**DIRECTIONS FOR THIS TASK:** Given the material below, repeat exactly the lines from the one containing "X51725Y26700D02*" through the final line, and nothing else.

**INFORMATION GIVEN:**
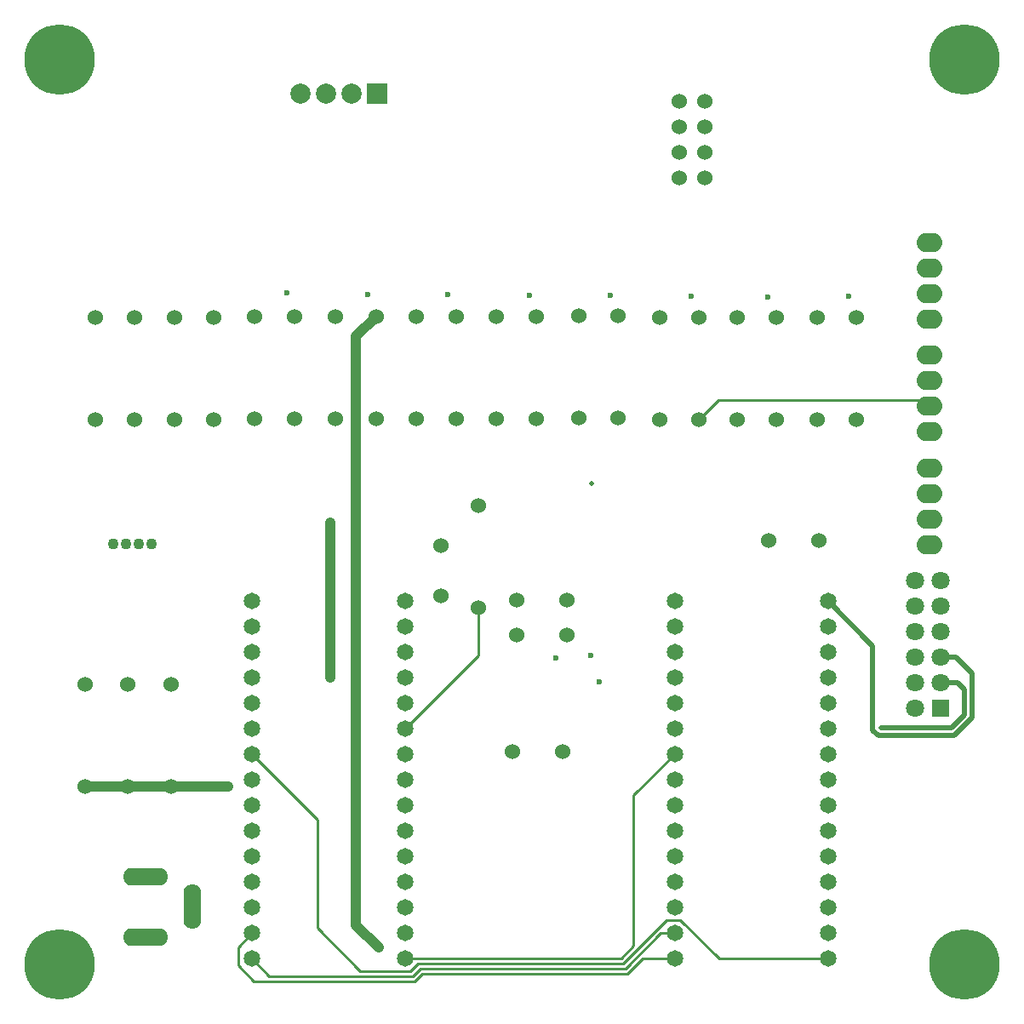
<source format=gbl>
G04 Layer_Physical_Order=4*
G04 Layer_Color=10027212*
%FSLAX43Y43*%
%MOMM*%
G71*
G01*
G75*
%ADD14C,0.254*%
%ADD15C,0.500*%
%ADD16C,1.524*%
%ADD17C,1.100*%
%ADD18C,1.651*%
%ADD19O,1.750X4.500*%
%ADD20O,4.500X1.750*%
%ADD21O,2.540X1.905*%
%ADD22C,1.800*%
%ADD23R,1.800X1.800*%
%ADD24C,2.000*%
%ADD25R,2.000X2.000*%
%ADD26C,0.500*%
%ADD27C,7.000*%
%ADD28C,0.600*%
%ADD29C,1.000*%
D14*
X54395Y48429D02*
X61675Y55709D01*
Y60440D01*
X83605Y79201D02*
X85554Y81150D01*
X105905D01*
X106550Y80505D01*
X37750Y24875D02*
Y26704D01*
X39155Y28109D01*
Y45889D02*
X45650Y39394D01*
Y28600D02*
Y39394D01*
X77075Y41809D02*
X81180Y45914D01*
X77969Y25594D02*
X81180D01*
X77075Y26855D02*
Y41809D01*
X79791Y28134D02*
X81180D01*
X75853Y25633D02*
X77075Y26855D01*
X54395Y25569D02*
X54459Y25633D01*
X75853D01*
X55105Y23855D02*
X55867Y24617D01*
X76274D01*
X55316Y23347D02*
X56078Y24109D01*
X76484D01*
X76274Y24617D02*
X79791Y28134D01*
X55657Y25125D02*
X76063D01*
X54895Y24363D02*
X55657Y25125D01*
X76484Y24109D02*
X77969Y25594D01*
X40870Y23855D02*
X55105D01*
X45650Y28600D02*
X49887Y24363D01*
X54895D01*
X39278Y23347D02*
X55316D01*
X39155Y25569D02*
X40870Y23855D01*
X37750Y24875D02*
X39278Y23347D01*
X76063Y25125D02*
X80363Y29425D01*
X81750D01*
X85581Y25594D01*
X96420D01*
D15*
X109021Y47796D02*
X110750Y49525D01*
X101413Y47796D02*
X109021D01*
X100900Y48309D02*
Y56674D01*
Y48309D02*
X101413Y47796D01*
X109310Y53015D02*
X109996Y52329D01*
Y49837D02*
Y52329D01*
X108709Y48550D02*
X109996Y49837D01*
X109120Y55555D02*
X110750Y53925D01*
Y49525D02*
Y53925D01*
X101725Y48550D02*
X108709D01*
X96420Y61154D02*
X100900Y56674D01*
X107590Y55555D02*
X109120D01*
X107590Y53015D02*
X109310D01*
D16*
X65493Y57781D02*
D03*
X70493D02*
D03*
X65493Y61200D02*
D03*
X70493D02*
D03*
X65050Y46200D02*
D03*
X70050D02*
D03*
X61675Y70600D02*
D03*
Y60440D02*
D03*
X57913Y66628D02*
D03*
Y61628D02*
D03*
X31075Y52879D02*
D03*
Y42719D02*
D03*
X26800Y52879D02*
D03*
Y42719D02*
D03*
X22525Y52879D02*
D03*
Y42719D02*
D03*
X31400Y89385D02*
D03*
Y79225D02*
D03*
X35325D02*
D03*
Y89385D02*
D03*
X23550D02*
D03*
Y79225D02*
D03*
X27475D02*
D03*
Y89385D02*
D03*
X59475Y89428D02*
D03*
Y79268D02*
D03*
X63443D02*
D03*
Y89428D02*
D03*
X67452D02*
D03*
Y79268D02*
D03*
X55466Y89428D02*
D03*
Y79268D02*
D03*
X51459D02*
D03*
Y89428D02*
D03*
X47451D02*
D03*
Y79268D02*
D03*
X43392D02*
D03*
Y89428D02*
D03*
X39383D02*
D03*
Y79268D02*
D03*
X84175Y110875D02*
D03*
X81635D02*
D03*
X84175Y108335D02*
D03*
X81635D02*
D03*
X84175Y105795D02*
D03*
X81635D02*
D03*
X84175Y103255D02*
D03*
X81635D02*
D03*
X95500Y67175D02*
D03*
X90500D02*
D03*
X75570Y89486D02*
D03*
Y79326D02*
D03*
X91266Y79176D02*
D03*
Y89336D02*
D03*
X99227Y79201D02*
D03*
Y89361D02*
D03*
X83605D02*
D03*
Y79201D02*
D03*
X79698D02*
D03*
Y89361D02*
D03*
X87359Y89336D02*
D03*
Y79176D02*
D03*
X95320Y89361D02*
D03*
Y79201D02*
D03*
X71663Y89486D02*
D03*
Y79326D02*
D03*
D17*
X25295Y66825D02*
D03*
X26565D02*
D03*
X27835D02*
D03*
X29105D02*
D03*
D18*
X96420Y33214D02*
D03*
Y43374D02*
D03*
Y40834D02*
D03*
Y38294D02*
D03*
Y35754D02*
D03*
Y30674D02*
D03*
Y28134D02*
D03*
Y25594D02*
D03*
Y45914D02*
D03*
Y48454D02*
D03*
Y50994D02*
D03*
Y53534D02*
D03*
Y56074D02*
D03*
Y58614D02*
D03*
Y61154D02*
D03*
X81180Y25594D02*
D03*
Y28134D02*
D03*
Y30674D02*
D03*
Y33214D02*
D03*
Y35754D02*
D03*
Y38294D02*
D03*
Y40834D02*
D03*
Y43374D02*
D03*
Y45914D02*
D03*
Y48454D02*
D03*
Y50994D02*
D03*
Y53534D02*
D03*
Y56074D02*
D03*
Y58614D02*
D03*
Y61154D02*
D03*
X39155Y61129D02*
D03*
Y58589D02*
D03*
Y56049D02*
D03*
Y53509D02*
D03*
Y50969D02*
D03*
Y48429D02*
D03*
Y45889D02*
D03*
Y43349D02*
D03*
Y40809D02*
D03*
Y38269D02*
D03*
Y35729D02*
D03*
Y33189D02*
D03*
Y30649D02*
D03*
Y28109D02*
D03*
Y25569D02*
D03*
X54395Y61129D02*
D03*
Y58589D02*
D03*
Y56049D02*
D03*
Y53509D02*
D03*
Y50969D02*
D03*
Y48429D02*
D03*
Y45889D02*
D03*
Y25569D02*
D03*
Y28109D02*
D03*
Y30649D02*
D03*
Y33189D02*
D03*
Y35729D02*
D03*
Y38269D02*
D03*
Y40809D02*
D03*
Y43349D02*
D03*
D19*
X33225Y30750D02*
D03*
D20*
X28525Y33750D02*
D03*
Y27750D02*
D03*
D21*
X106550Y96785D02*
D03*
Y94245D02*
D03*
Y91705D02*
D03*
Y89165D02*
D03*
Y85585D02*
D03*
Y83045D02*
D03*
Y80505D02*
D03*
Y77965D02*
D03*
Y74360D02*
D03*
Y71820D02*
D03*
Y69280D02*
D03*
Y66740D02*
D03*
D22*
X107590Y63175D02*
D03*
Y60635D02*
D03*
Y58095D02*
D03*
Y55555D02*
D03*
Y53015D02*
D03*
X105050Y50475D02*
D03*
Y53015D02*
D03*
Y55555D02*
D03*
Y58095D02*
D03*
Y60635D02*
D03*
Y63175D02*
D03*
D23*
X107590Y50475D02*
D03*
D24*
X43980Y111600D02*
D03*
X46520D02*
D03*
X49060D02*
D03*
D25*
X51600D02*
D03*
D26*
X51725Y26700D02*
D03*
X36756Y42719D02*
D03*
X101725Y48550D02*
D03*
X72900Y72850D02*
D03*
X46900Y53500D02*
D03*
X46950Y68925D02*
D03*
D27*
X110000Y115000D02*
D03*
X20000D02*
D03*
Y25000D02*
D03*
X110000D02*
D03*
D28*
X42565Y91810D02*
D03*
X66725Y91575D02*
D03*
X58589Y91664D02*
D03*
X50625Y91600D02*
D03*
X82833Y91471D02*
D03*
X90483Y91421D02*
D03*
X98458Y91446D02*
D03*
X74807Y91557D02*
D03*
X72850Y55775D02*
D03*
X73675Y53075D02*
D03*
X69350Y55475D02*
D03*
D29*
X31075Y42719D02*
X36756D01*
X26800D02*
X31075D01*
X22525D02*
X26800D01*
X49500Y87469D02*
X51459Y89428D01*
X49500Y28925D02*
Y87469D01*
X46900Y68975D02*
X46950Y68925D01*
X46900Y53500D02*
Y68975D01*
X49500Y28925D02*
X51725Y26700D01*
M02*

</source>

**ANSWER AREA:**
X51725Y26700D02*
D03*
X36756Y42719D02*
D03*
X101725Y48550D02*
D03*
X72900Y72850D02*
D03*
X46900Y53500D02*
D03*
X46950Y68925D02*
D03*
D27*
X110000Y115000D02*
D03*
X20000D02*
D03*
Y25000D02*
D03*
X110000D02*
D03*
D28*
X42565Y91810D02*
D03*
X66725Y91575D02*
D03*
X58589Y91664D02*
D03*
X50625Y91600D02*
D03*
X82833Y91471D02*
D03*
X90483Y91421D02*
D03*
X98458Y91446D02*
D03*
X74807Y91557D02*
D03*
X72850Y55775D02*
D03*
X73675Y53075D02*
D03*
X69350Y55475D02*
D03*
D29*
X31075Y42719D02*
X36756D01*
X26800D02*
X31075D01*
X22525D02*
X26800D01*
X49500Y87469D02*
X51459Y89428D01*
X49500Y28925D02*
Y87469D01*
X46900Y68975D02*
X46950Y68925D01*
X46900Y53500D02*
Y68975D01*
X49500Y28925D02*
X51725Y26700D01*
M02*

</source>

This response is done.